6 p.m. Thursday, Oct. 18, Beverly-Center Elementary School.
Gibbs said he'd also spoken to three board members who indicated they would prefer to keep the students at the elementary schools and adjust staffing accordingly. The full board agreed to this approach at the meeting.
"That's going to cost us a little bit more money than it would have to bring them all to one location, but I think it sends a message that the board values ... community schools," Gibbs said.
Gibbs said the district needs to communicate its decision to families to "end the speculation, so the kids can enjoy their year."
"We'd appreciate that," said Lower Salem resident Rodney West, in attendance at the meeting.
The class is smaller than many others, such as the 94 who graduated last spring. And Gibbs noted this year's number of kindergarteners is slightly larger than last year's senior class, reversing a recent trend.
In other business
Gibbs told the board he'd originally planned to give a presentation on the district's performance on the latest state report cards, but that wasn't possible since the state board of education chose not to release the annual school performance scores amid an investigation into the alleged alteration of attendance figures in some districts to boost scores.
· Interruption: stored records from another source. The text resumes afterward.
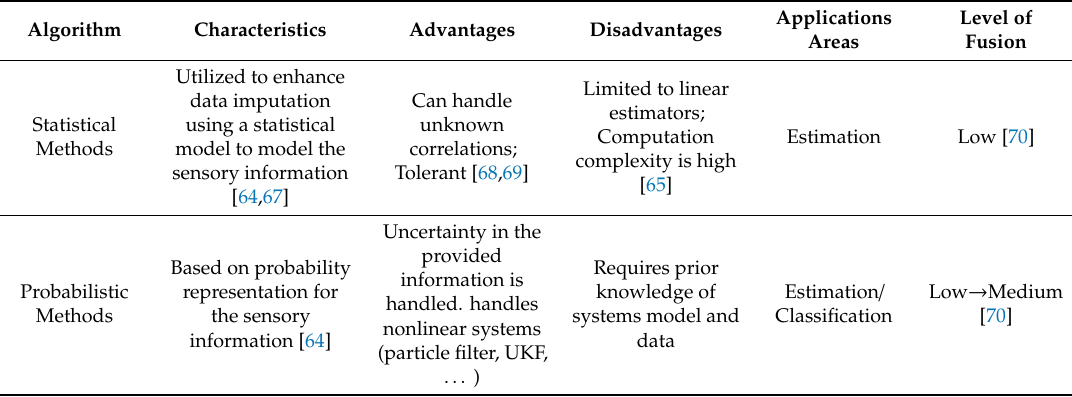
Table 2. A comparison between traditional sensor fusion algorithms, their advantages, disadvantages, applications, and fusion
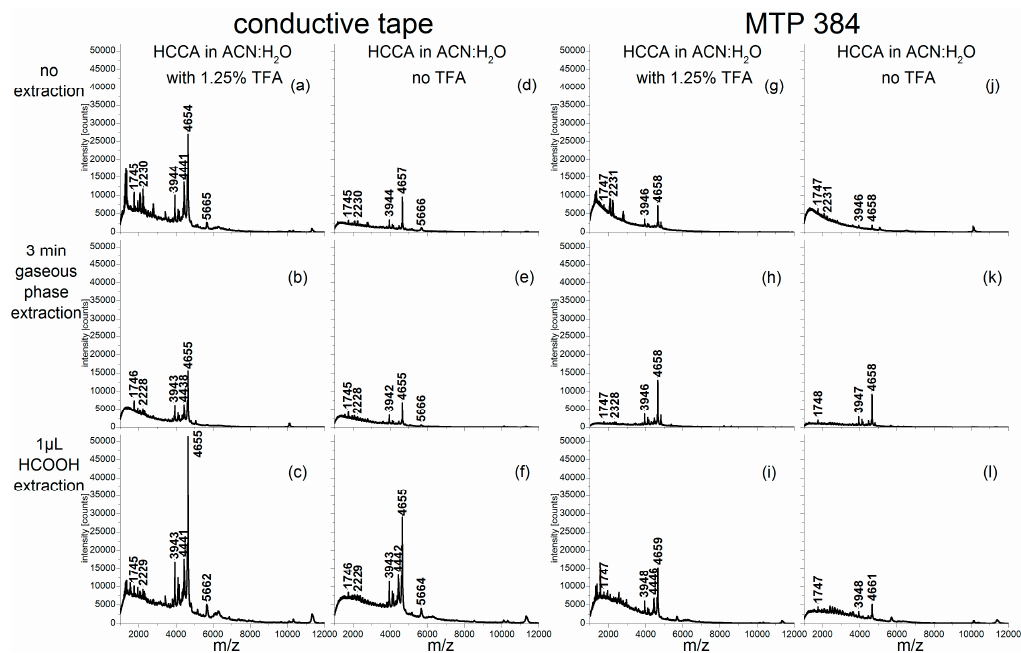
Figure A3. Averaged MALDI-TOF mass spectra ( n = 5) of Pinus sylvestris pollen grains: measured on conductive tape with TFA in the matrix solution ( a – c ), on conductive tape without TFA in the matrix solution ( d – f ), on the steel target (MTP 384) with TFA in the matrix solution ( g – i ) and on the steel target without TFA in the matrix solution ( j – l ) (in the rows: extraction procedure).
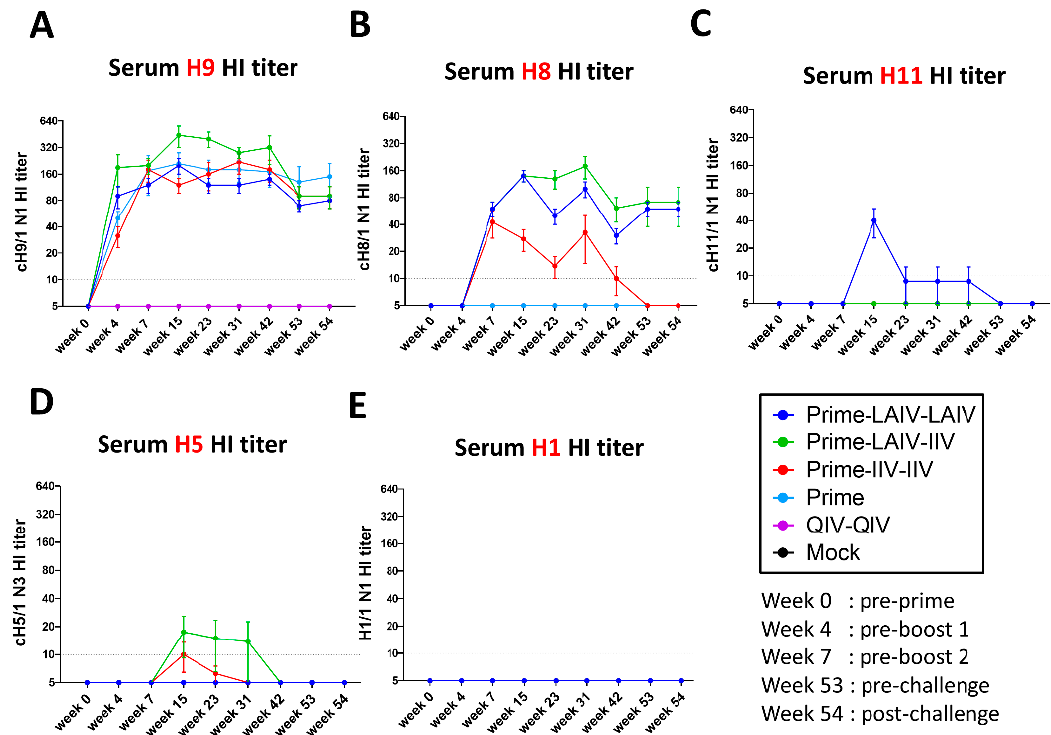
Figure 2. Kinetics of vaccine-specific antibody responses measured by hemagglutination inhibition assay. Hemagglutination inhibition (HI) titers against ( A ) cH9/1, ( B ) cH8/1, ( C ) cH11/1, ( D ) cH5/1 and ( E ) pH1N1 viruses were measured at the indicated time points prior to and following pH1N1 influenza A virus challenge infection. Each y-axis indicates the HI titers against the indicated virus strain. Prime-LAIV-LAIV, Prime-LAIV-IIV, Prime-IIV-IIV, Prime, QIV-QIV, and Mock vaccinated animals are shown as dark blue, green, red, light blue, purple, and black lines, respectively. Mean HI titers ± standard error of the mean (SEM) against the vaccinated virus strains at indicated time points are indicated ( n = 4 ferrets per group). The black dashed line indicates the limit of detection for the assay.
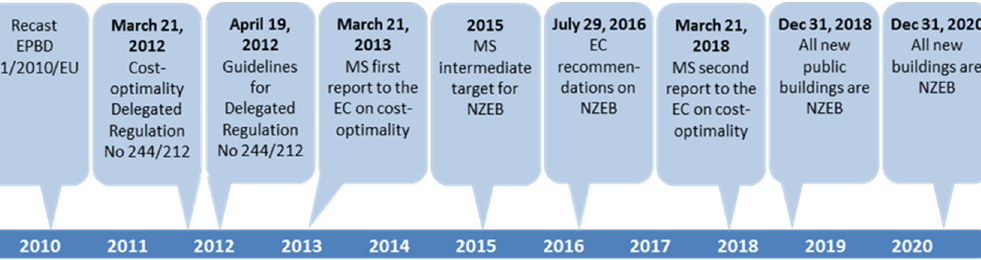
Table 1. Reference categories.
The state plans to release the raw data before the end of the month, but it will not include the final ratings, district attendance rate and performance index numbers.
Gibbs said preliminary data he'd reviewed indicated the district overall had an "effective" rating, with Beverly-Center and the high school earning "excellent" status, Lowell Elementary rated effective and Salem-Liberty between effective and "continuous improvement."
The board approved several policy revisions, including one stating the treasurer and superintendent must have their performance evaluated by the board at least once a year. That matches state law, but the previous policy set two times for evaluation - August and December. Those dates were not met this year due to the hiring of Gibbs, who also serves as superintendent of the Warren Local school district, in May and Treasurer Melcie Wells, also pulling double duty for Fort Frye and Warren, in January.
"(Technically), the board violated its own policy this year by hiring a treasurer and superintendent a little bit out of sequence," Gibbs said.
The board also approved a credit card policy, stating the district credit card is kept in the treasurer's office and must be signed out by an employee who plans to use it for lodging at a conference or something similar. That's what had been done before, but Wells noted it hadn't been formally recorded.
Gibbs said state auditors had recommended Warren establish such a policy and he and Wells felt it was a good idea to go ahead and have one for Fort Frye as well.